52

Mona llevaba casi dos horas sentada junto a la ventana, observando el exterior, cuando por fin su vigilancia se vio recompensada.

—¡Tío James! —exclamó, levantándose de un salto.

Salió corriendo a la galería de la casa de Grace para recibirle, su bebé de tres meses en brazos, pero en cuanto vio la expresión de James al apearse del coche, supo que su viaje a Nairobi había sido en vano.

—Lo siento. Mona —dijo James, subiendo la escalera cojeando. James tenía ya sesenta y seis años y la vieja herida de la primera guerra mundial le hacía la vida imposible—. He hecho muchas indagaciones y David Mathenge sencillamente no está entre los detenidos.

—Lo cual quiere decir que todavía está en la selva.

—O que ha muerto —dijo James, apoyando una mano en el hombro de la muchacha—. Tienes que aceptar esa posibilidad, Mona. Murieron muchos.
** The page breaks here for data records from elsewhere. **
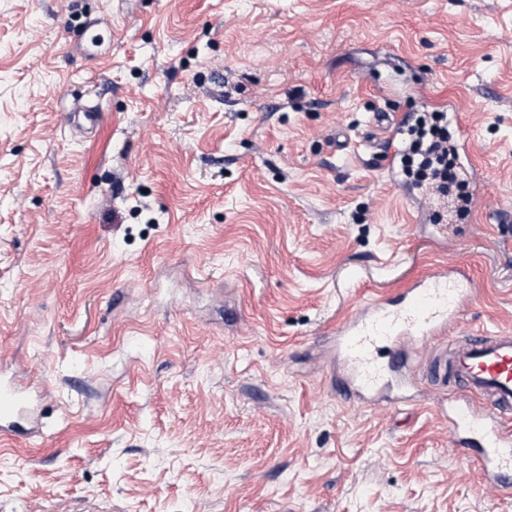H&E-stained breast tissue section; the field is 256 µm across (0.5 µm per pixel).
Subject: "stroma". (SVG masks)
Returning <instances> with one entry per match:
<instances>
[{
    "instance_id": "stroma-1",
    "label": "stroma",
    "mask_w": 512,
    "mask_h": 512,
    "mask_svg": "<svg viewBox=\"0 0 512 512\" xmlns=\"http://www.w3.org/2000/svg\"><path fill=\"white\" fill-rule=\"evenodd\" d=\"M444 105L438 222L336 134ZM444 262L452 335L512 330V0H0V364L45 395L0 512H512L426 380L332 385L337 323ZM74 112L78 120L73 130L81 138L91 137L100 125L101 112L95 105L81 104L79 101L75 103Z\"/></svg>"
}]
</instances>
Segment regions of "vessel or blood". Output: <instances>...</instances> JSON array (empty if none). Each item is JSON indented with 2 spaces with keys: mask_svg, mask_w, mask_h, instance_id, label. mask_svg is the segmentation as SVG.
I'll return each mask as SVG.
<instances>
[{
  "mask_svg": "<svg viewBox=\"0 0 512 512\" xmlns=\"http://www.w3.org/2000/svg\"><path fill=\"white\" fill-rule=\"evenodd\" d=\"M74 127L91 137L101 114L91 104H76ZM375 125L385 133L373 147L395 165L402 132L396 116ZM464 268L441 264L429 269L397 296L365 299L336 327L334 358L338 389L359 404L385 399L411 388V353L417 344L445 337L459 319L448 299L456 285H472ZM441 418L464 438L462 455L476 462L484 479L512 489V332L458 337L430 364ZM33 377L0 372V437L43 436L42 406L33 393Z\"/></svg>",
  "mask_w": 512,
  "mask_h": 512,
  "instance_id": "1",
  "label": "vessel or blood"
}]
</instances>
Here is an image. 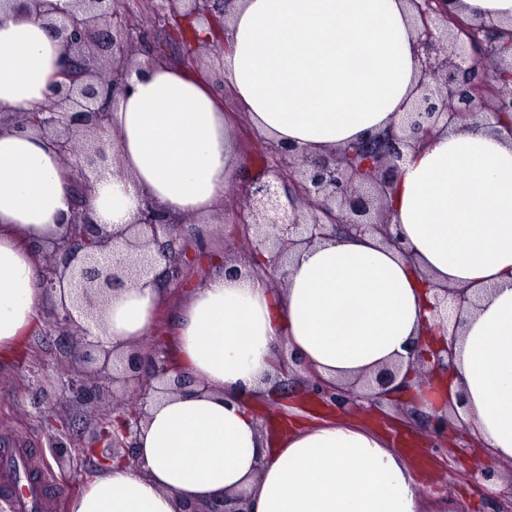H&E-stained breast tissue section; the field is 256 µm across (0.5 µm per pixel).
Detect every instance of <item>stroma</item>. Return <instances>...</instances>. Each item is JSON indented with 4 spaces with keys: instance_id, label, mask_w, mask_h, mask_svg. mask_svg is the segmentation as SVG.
I'll list each match as a JSON object with an SVG mask.
<instances>
[{
    "instance_id": "stroma-1",
    "label": "stroma",
    "mask_w": 512,
    "mask_h": 512,
    "mask_svg": "<svg viewBox=\"0 0 512 512\" xmlns=\"http://www.w3.org/2000/svg\"><path fill=\"white\" fill-rule=\"evenodd\" d=\"M118 7L129 19L143 26L150 37L164 42L165 51L171 58H179L186 42L194 38L189 28L185 29L183 36H172L175 23L158 14L157 0H119ZM195 70L216 87L215 93L222 101L225 119L236 141L239 165L224 185V202L214 221L185 216L180 218L179 223L186 236L207 233L213 250L228 251L232 262L244 267L248 264L246 241H239L235 249L229 250L225 247V237L229 227L241 221L240 199L243 189L255 179L261 163L269 154V143L267 138L254 129L248 113L241 108L233 90L218 87L217 81L222 75V56L219 52L202 53ZM66 342V337L53 328L49 316L41 315L39 329L25 355L17 362L0 365V445L18 441L33 450L41 470L53 480L52 486L45 490L47 512H66L68 499L83 489L98 465L96 458L83 456L74 469L61 471L51 453L52 434L44 418L30 407L28 389L33 380H40L48 393L55 394L59 391L60 378L77 375L79 364L60 356V350ZM256 412L261 423L265 424L267 433L273 436L277 435L290 413L308 424L333 422L343 418L383 433L393 447L404 449L421 474L419 489L424 504L448 499L462 502V512H512V503L498 497L488 498L480 476L484 460L464 447L456 431L448 433L447 465L430 467L428 457L433 452L431 441L423 433L409 440L403 439L396 429L401 409L393 403L385 402L342 416L306 400L298 384L293 383L289 386L287 400H261Z\"/></svg>"
}]
</instances>
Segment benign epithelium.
<instances>
[{
    "mask_svg": "<svg viewBox=\"0 0 512 512\" xmlns=\"http://www.w3.org/2000/svg\"><path fill=\"white\" fill-rule=\"evenodd\" d=\"M164 15L173 19L194 17L207 22L212 36L197 40L200 48L217 43L224 51L231 43L222 25L232 0H161ZM456 0H410L419 24L415 25L413 47L420 62V78L415 88L411 112L401 132L371 135L327 154L310 155L296 144L276 143L262 178L249 186L245 195L246 216L237 230L246 237L251 264L269 276L279 288L284 277L277 276L288 255L298 247L311 246L342 227L354 234L373 232L389 244L399 243L390 230L385 200L403 158L402 148L423 144L435 133L453 126L469 127L482 111L480 90L489 87L493 102L488 110L495 115L512 112V81L505 78L497 86L489 79L512 68L506 52L488 49L478 57L468 51L454 28L470 34L484 33L493 45L497 39L486 26L474 20L463 24L454 16ZM23 10L44 21L62 39L67 54L62 81L52 86L39 111L32 114L0 111V125L32 129L52 140L66 166L71 169V191L75 205L67 230L52 239L51 250L40 266L42 284L51 292L68 282L70 304L52 306V325L70 336L66 355L84 365L82 374L68 381L62 396L52 399L37 387L31 407L58 431L66 426V413L73 404L92 406L107 394L106 385L124 386L121 396H112L109 414L117 415L120 433L97 422L89 440L59 439L52 448L57 466L65 471L74 466L71 447L98 458L119 454L135 460L134 436L146 417L156 383L178 391L187 379L169 360L163 343L137 347L119 353L107 347L75 318L79 313L92 319L102 312L105 297L149 272L153 250L168 261L165 277L185 286L184 267L199 257L194 242L178 235L175 224L151 201L145 203L134 223L109 230L92 217L88 199L94 188L91 176L112 164L108 139L110 111L107 101L129 89V79L137 70V55L161 65L164 55L151 45L148 33L130 22L117 9L116 0H71L64 9L53 0H0L4 6ZM83 254L81 263L73 261ZM455 304V319L448 339L430 350L417 346L409 357V370L433 378L446 374L452 366L453 343L462 324L461 314L471 305L467 295L446 287L434 294L427 310L437 329H444L448 300ZM308 378L304 394L322 405L342 411L361 407V402L377 404L385 398L401 402L413 383H396L397 369L382 368L365 384L366 393L343 388L324 380L305 366Z\"/></svg>",
    "mask_w": 512,
    "mask_h": 512,
    "instance_id": "7a95c632",
    "label": "benign epithelium"
}]
</instances>
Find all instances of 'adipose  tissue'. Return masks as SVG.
<instances>
[{
	"label": "adipose tissue",
	"mask_w": 512,
	"mask_h": 512,
	"mask_svg": "<svg viewBox=\"0 0 512 512\" xmlns=\"http://www.w3.org/2000/svg\"><path fill=\"white\" fill-rule=\"evenodd\" d=\"M497 35L512 31V0H461ZM407 0H236L224 77L255 128L311 154L399 130L419 77ZM63 44L27 14H0V110L32 112L57 80ZM119 166L91 201L97 223H133L145 201L168 218L211 216L235 165L214 94L195 74L150 65L111 106ZM488 113L479 130H448L405 148L386 209L401 244L336 232L293 252L281 288L230 274L209 253L190 288L168 353L193 386L154 400L136 459L100 463L68 512H207L246 492L249 512H421L404 453L368 429L298 419L270 442L252 406L276 383L282 348L326 380L407 365L423 342L435 287L477 301L453 345V367L415 393L435 416L458 407L496 461L512 463V137ZM70 170L50 140L0 130V362L18 361L49 304L37 246L73 210ZM165 299L144 278L116 290L92 335L128 350Z\"/></svg>",
	"instance_id": "obj_1"
}]
</instances>
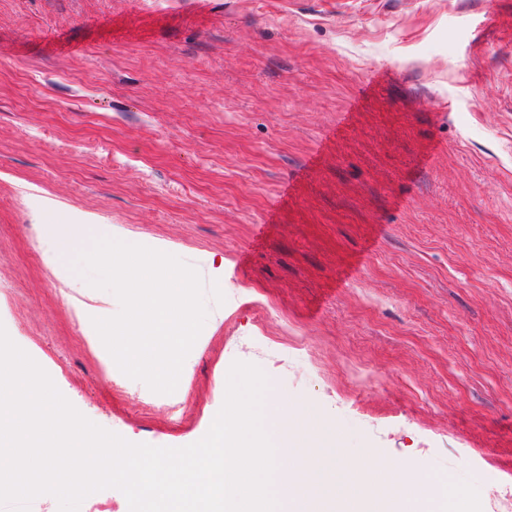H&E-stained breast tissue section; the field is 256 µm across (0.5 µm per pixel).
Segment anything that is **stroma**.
<instances>
[{"label":"stroma","mask_w":512,"mask_h":512,"mask_svg":"<svg viewBox=\"0 0 512 512\" xmlns=\"http://www.w3.org/2000/svg\"><path fill=\"white\" fill-rule=\"evenodd\" d=\"M52 210L199 271L176 399L107 370ZM0 325L133 443L239 360L351 471L512 487V0H0Z\"/></svg>","instance_id":"obj_1"}]
</instances>
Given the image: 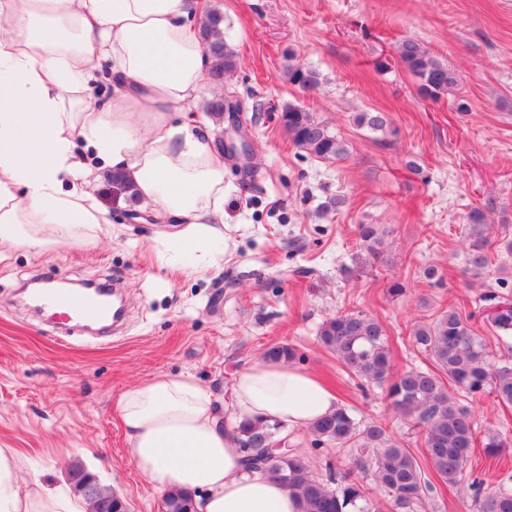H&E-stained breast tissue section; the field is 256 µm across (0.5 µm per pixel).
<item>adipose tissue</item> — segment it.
Here are the masks:
<instances>
[{"instance_id":"ef3b65f1","label":"adipose tissue","mask_w":512,"mask_h":512,"mask_svg":"<svg viewBox=\"0 0 512 512\" xmlns=\"http://www.w3.org/2000/svg\"><path fill=\"white\" fill-rule=\"evenodd\" d=\"M197 15L198 0H0V257L110 237L88 189L106 168L169 222L154 243L162 264L194 275L223 260L224 159L205 144L211 124L190 115L210 85ZM216 407L183 373L132 384L114 410L153 489L194 493L197 512H300L295 495L243 470ZM337 407L318 377L262 358L237 373L229 411L303 431ZM19 471L0 448V512H86L70 492L20 490Z\"/></svg>"}]
</instances>
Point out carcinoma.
Returning a JSON list of instances; mask_svg holds the SVG:
<instances>
[{
  "mask_svg": "<svg viewBox=\"0 0 512 512\" xmlns=\"http://www.w3.org/2000/svg\"><path fill=\"white\" fill-rule=\"evenodd\" d=\"M209 24L198 31L206 53L212 60L211 82L224 85V76L237 67V54L224 33V14L213 10ZM400 64L416 79L422 95L438 99L458 86V77L448 63L433 55L413 39L399 46ZM288 81L302 90L319 84V74L295 61L288 53ZM203 111L217 122L224 120V94L205 101ZM280 121L291 143L301 151L322 160L348 157L347 144L333 134L317 117L302 106L288 104L282 108ZM360 126L374 132L389 130L382 112H362L356 117ZM497 207L489 199L481 208L468 214L470 226L466 247L468 270L476 277L489 264V239L484 235L485 212ZM361 248L366 256L381 266L392 264L387 247L389 230L383 224L358 227ZM493 315L486 316L498 336L512 339V301L490 291L484 295ZM322 346L350 376L379 387L396 414L419 430L428 464L434 475L450 488H465L472 493L477 512H512V489L504 484L491 490L485 483L471 478L469 464L475 448L478 422L475 415L460 403V398H475L491 391L498 403L512 407V362L490 360L484 339L455 308L448 307L438 317L415 324L409 342L429 362V366L410 367L394 373L390 339L384 324L363 311L338 312L327 318L319 329ZM264 355L292 362L296 349L277 343ZM239 439L244 470L261 471L295 494L301 512H365L363 484L346 473L329 472L321 481L311 470L308 456L292 449L263 456L272 442L288 438L286 426L278 421H237L231 426ZM306 434L317 445L349 447L355 451L356 466L370 469L373 480L387 497L393 512H420L425 508L431 481L405 439L390 433L377 422L361 423L351 412L340 407L331 415L313 422ZM512 442L488 428L483 448L487 455L498 456ZM69 476L73 487L89 502L90 512H126L125 501L101 488L95 477L76 464ZM164 501L177 505V512H196L193 495L175 491L165 494Z\"/></svg>",
  "mask_w": 512,
  "mask_h": 512,
  "instance_id": "1",
  "label": "carcinoma"
}]
</instances>
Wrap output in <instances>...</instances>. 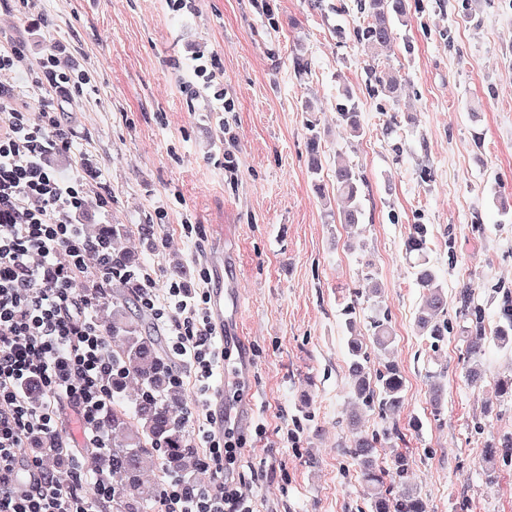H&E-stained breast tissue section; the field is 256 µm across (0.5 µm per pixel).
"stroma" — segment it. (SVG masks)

James Donald se refería a la Operación Yunque, que había tenido lugar hacía tres meses, en abril: los británicos habían lanzado una campaña masiva contra el mau-mau cuyo resultado había sido la detención y el encarcelamiento de treinta y cinco mil africanos. Como Mona no había tenido noticias de David durante el año transcurrido desde su desaparición, y como tampoco había recibido respuesta a ninguna de las cartas que continuaba entregando a mamá Wachera, decidió que debía de estar en algún campo de detención y que, por consiguiente, no podía ponerse en contacto con ella.
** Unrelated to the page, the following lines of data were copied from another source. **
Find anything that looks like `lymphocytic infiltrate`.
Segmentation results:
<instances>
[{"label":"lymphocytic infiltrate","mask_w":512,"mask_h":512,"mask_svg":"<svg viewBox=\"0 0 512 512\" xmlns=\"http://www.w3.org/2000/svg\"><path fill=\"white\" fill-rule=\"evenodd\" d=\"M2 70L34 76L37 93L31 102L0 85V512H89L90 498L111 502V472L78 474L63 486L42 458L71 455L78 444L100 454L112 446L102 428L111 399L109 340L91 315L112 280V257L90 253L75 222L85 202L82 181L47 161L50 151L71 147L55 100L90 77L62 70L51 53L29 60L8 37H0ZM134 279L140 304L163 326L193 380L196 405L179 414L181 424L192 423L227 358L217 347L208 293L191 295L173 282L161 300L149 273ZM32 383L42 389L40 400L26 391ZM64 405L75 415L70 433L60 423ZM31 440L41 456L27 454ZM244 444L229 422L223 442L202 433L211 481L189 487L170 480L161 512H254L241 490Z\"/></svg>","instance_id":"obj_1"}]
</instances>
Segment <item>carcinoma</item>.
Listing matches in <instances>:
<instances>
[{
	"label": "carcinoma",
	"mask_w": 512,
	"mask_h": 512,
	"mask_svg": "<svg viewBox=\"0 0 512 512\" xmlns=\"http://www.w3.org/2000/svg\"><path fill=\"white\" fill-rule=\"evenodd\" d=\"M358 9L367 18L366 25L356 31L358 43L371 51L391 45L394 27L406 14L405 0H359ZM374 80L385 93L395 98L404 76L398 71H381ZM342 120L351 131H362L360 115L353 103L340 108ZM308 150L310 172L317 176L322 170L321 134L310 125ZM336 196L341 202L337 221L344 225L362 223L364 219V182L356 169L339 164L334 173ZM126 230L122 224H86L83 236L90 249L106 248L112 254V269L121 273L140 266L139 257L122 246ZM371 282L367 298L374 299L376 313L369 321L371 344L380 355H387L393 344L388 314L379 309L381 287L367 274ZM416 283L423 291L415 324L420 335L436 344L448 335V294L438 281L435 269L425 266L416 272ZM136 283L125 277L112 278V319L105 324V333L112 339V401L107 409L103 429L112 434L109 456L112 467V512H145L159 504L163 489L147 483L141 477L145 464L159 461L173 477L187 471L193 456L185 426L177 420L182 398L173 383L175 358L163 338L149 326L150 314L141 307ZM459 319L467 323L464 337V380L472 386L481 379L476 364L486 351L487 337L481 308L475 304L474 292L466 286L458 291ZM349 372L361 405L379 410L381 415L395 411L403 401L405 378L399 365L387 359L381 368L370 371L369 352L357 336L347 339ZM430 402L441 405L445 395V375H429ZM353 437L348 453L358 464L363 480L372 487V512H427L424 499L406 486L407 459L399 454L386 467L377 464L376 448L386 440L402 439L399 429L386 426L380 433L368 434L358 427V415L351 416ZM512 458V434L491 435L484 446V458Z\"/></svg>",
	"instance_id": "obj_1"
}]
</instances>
De modo que James se había brindado a valerse de su influencia y hacer algunas indagaciones. Él, Geoffrey, Grace y Mario, el criado, eran las únicas personas que estaban enteradas de que David se había unido al mau-mau y que era el padre del bebé que Mona llevaba en brazos.

Toda la colonia estaba llena de especulaciones sobre el bebé ilegítimo de Mona Treverton. ¿De quién podía ser? Decían los chismosos que siempre había parecido una mujer tan simpática, tan decente, aunque claro, ya se sabía cómo había terminado su madre. La opinión más generalizada decía que el bebé era de Geoffrey Donald, que siempre estaba en Bellatu.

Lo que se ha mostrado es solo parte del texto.